"Il faut décentraliser le pouvoir sanitaire de lutte contre les épidémies"
Egora.fr : Vous faites le constat d'un manque d'organisation face à l'épidémie. Quels sont les maillons faibles du système français ?
Dr Jean-Pierre Door : Je fais le constat d'un défaut d'anticipation, d'une inadaptation des structures administratives françaises – trop centralisées, et du manque de coordination de la politique sanitaire face au risque épidémique. Ce n'est pas une nouveauté : nous l'avions déjà expérimenté lors des épidémies du H5N1 et du H1N1. Aujourd'hui, cette hypercentralisation du pouvoir sanitaire me renforce dans mes propositions. Il y a eu des dysfonctionnements dans toute la France, car le cadre géographique n'est pas adapté.
N'est-ce pas le rôle des ARS que de décentraliser la politique sanitaire ?
Les ARS sont en fait hypercentralisées. C'est l'exécutif qui leur donne des ordres et ce sont des instances très administratives. Ce n'est pas le bon échelon. D'autant que la loi NOTRe [la loi portant nouvelle organisation territoriale de la République du 7 août 2015, NDLR] a découpé les régions de manière totalement inadaptée ; on l'a vu avec le grand Est.
Vous plaidez pour une recomposition territoriale de la gestion épidémique, basée sur les zones de défense et de sécurité…
Les zones de défense -au nombre de 7 en métropole- sont des circonscriptions civiles et militaires. Elles constituent un cadre administratif pour planifier les mesures de défense à caractère non militaire. Un Haut Conseil de lutte contre le risque épidémique et biologique sera chargé de déterminer les grands axes, déclinés ensuite dans les zones de défense. Au sein de ces zones, le préfet de zone aura l'entière responsabilité. Lors de la crise, les préfets ont été au rendez-vous et ont agi localement en liaison avec les élus locaux, les médecins et les établissements publics et privés.
Quelles seraient exactement les attributions de ce Haut Conseil ?
A charge pour lui d'analyser les dangers, de mener la coordination face à ces risques, d'organiser les coopérations internationales mais aussi de promouvoir le rôle des habitants dans la prévention. Il sera composé de médecins issus de CHU, de CHR mais aussi des URPS. Les médecins libéraux ont été démunis de tout ; il faut qu'ils soient représentés et représentatifs dans ce Haut Conseil, mais aussi dans les zones de défense auprès du préfet, à la tête du conseil sanitaire de zone.

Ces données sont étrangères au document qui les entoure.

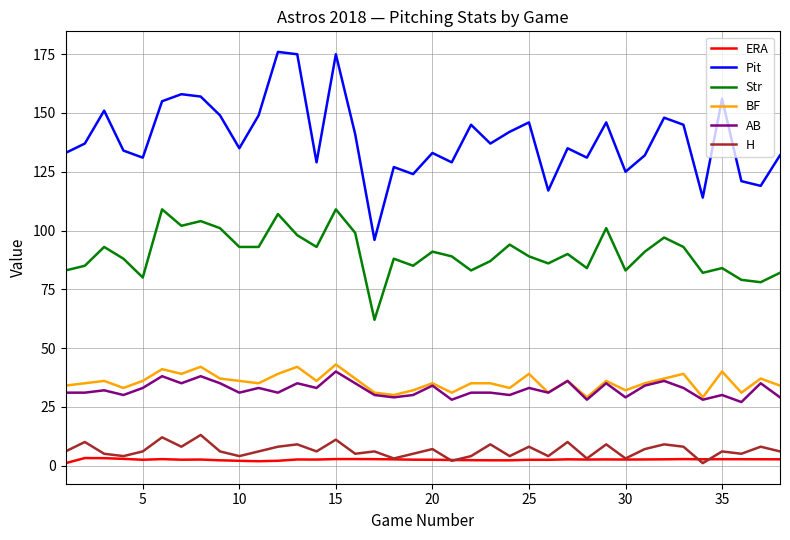

In ERA, how many points are lower than both neighbors (excluding endpoints)?

9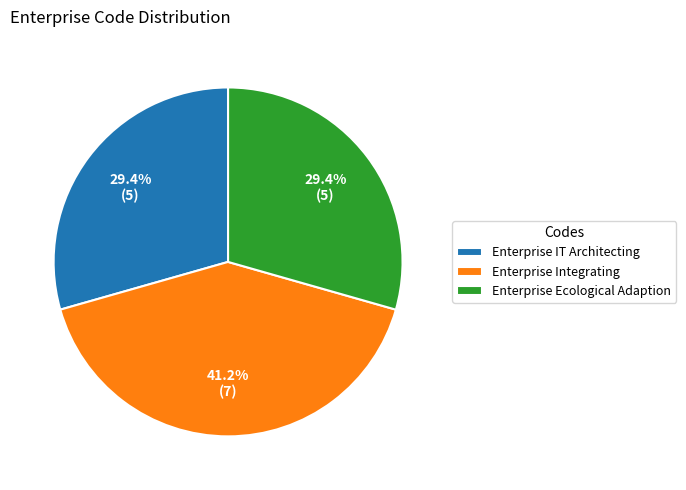

To the nearest percent, what percentage of the pie is Enterprise Ecological Adaption?

29%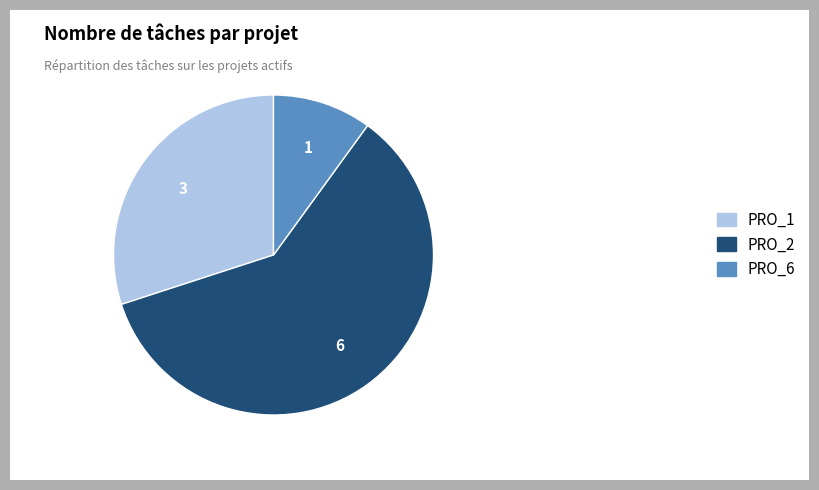

Do PRO_6 and PRO_2 together represent more than half of the pie?

Yes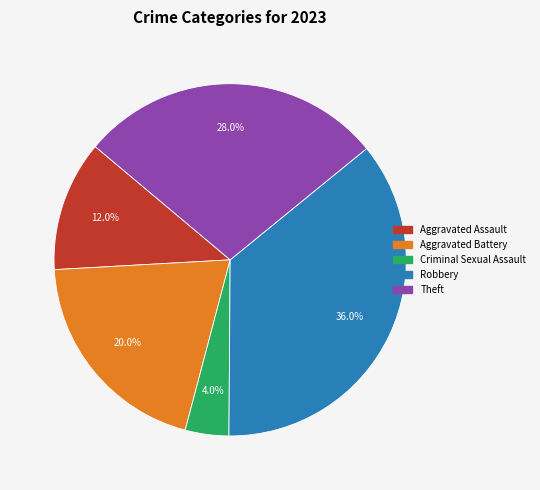

Does any single category account for the majority?

No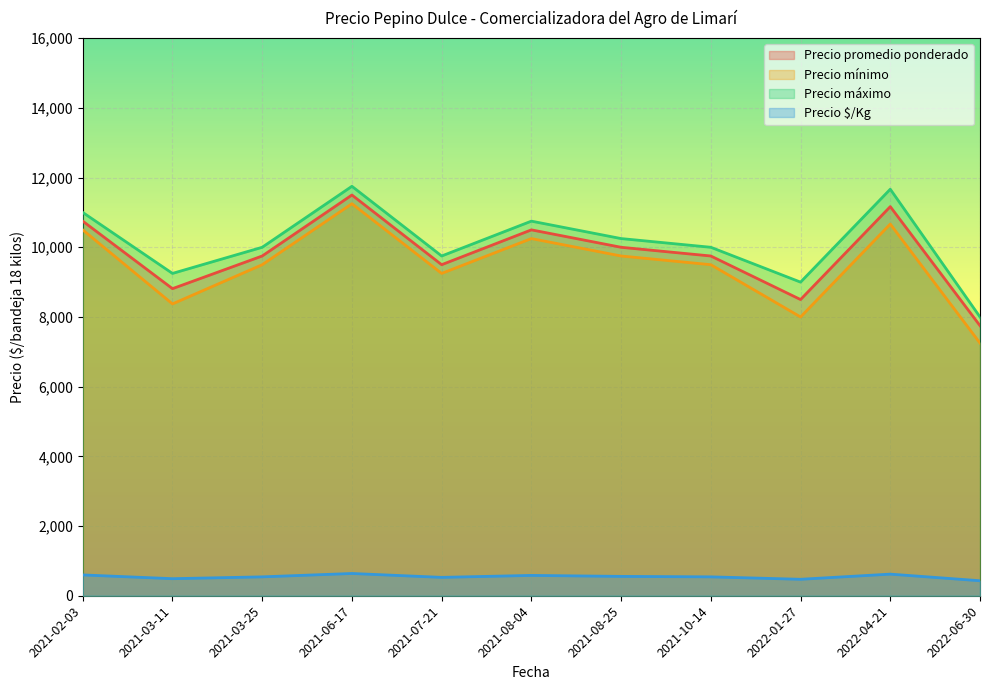

Where is the first local maximum for Precio máximo?

2021-06-17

L'URPS est tout à fait apte à désigner quelqu'un pour représenter les professionnels libéraux.
Ce dispositif s'inspire de ce qui existe en Asie, en particulier de ce qui a été mis en place à Hong Kong, lors de l'épidémie du Sras. C'est une forme de décentralisation du pouvoir sanitaire de lutte contre les épidémies et -ne l'oublions pas- les attentats biologiques ou chimiques au niveau des régions. Je pense que la zone de défense est le cadre administratif et opérationnel régional adéquat.
Qu'en est-il du Haut Conseil de santé publique ?
Il s'occupe du domaine médical, thérapeutique, de prévention. Mais selon moi, le HCSP n'est pas armé pour s'occuper du risque épidémique. Une pandémie, c'est un état de guerre. Il faut être armé. Or, l'Eprus [Établissement de préparation et de réponse aux urgences sanitaires, NDLR], qui a la charge la réserve sanitaire mais aussi des médicaments, des masques et des vaccins à l'époque de H1N1, a été désarmé, démobilisé, déshabillé si l'on peut dire. Il permettrait d'avoir tous les moyens médicaux à disposition des zones de défense.
Quand sera examinée votre proposition de loi?
J'espérais pouvoir bénéficier d'une niche parlementaire le 25 juin mais ce n'est pas possible. En attendant, je continuerai à soulever le sujet dans la commission d'enquête parlementaire dont je suis membre. La critique est facile mais il faudra bien donner des solutions pour être armé face à une nouvelle pandémie. Je défendrai cette proposition, soutenue par une quarantaine de collègues, au même titre que je défendrai le réarmement de l'Eprus.